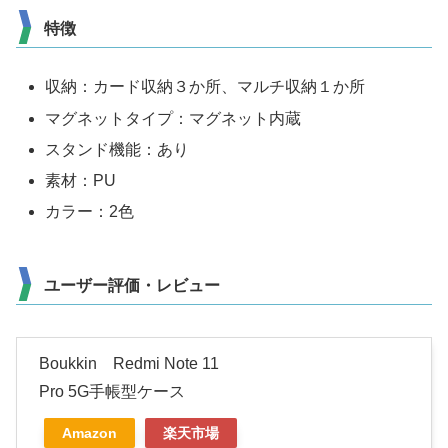
特徴
収納：カード収納３か所、マルチ収納１か所
マグネットタイプ：マグネット内蔵
スタンド機能：あり
素材：PU
カラー：2色
ユーザー評価・レビュー
Boukkin Redmi Note 11
Pro 5G手帳型ケース
Amazon
楽天市場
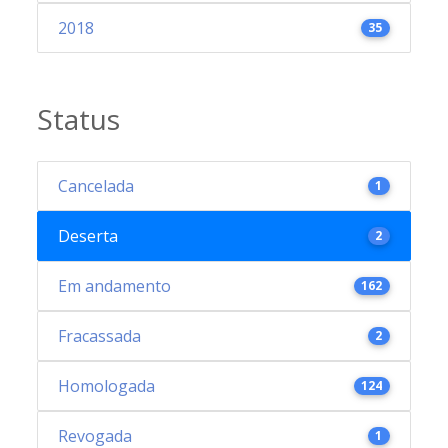
2018
35
Status
Cancelada
1
Deserta
2
Em andamento
162
Fracassada
2
Homologada
124
Revogada
1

## INSTRUCTIONS TO FOLLOW
Reproduce verbatim the text read from each of the records above, omitting the pictures.

## RESPONSE TO THE EXERCISE
特徴
収納：カード収納３か所、マルチ収納１か所
マグネットタイプ：マグネット内蔵
スタンド機能：あり
素材：PU
カラー：2色
ユーザー評価・レビュー
Boukkin Redmi Note 11
Pro 5G手帳型ケース
Amazon
楽天市場
2018
35
Status
Cancelada
1
Deserta
2
Em andamento
162
Fracassada
2
Homologada
124
Revogada
1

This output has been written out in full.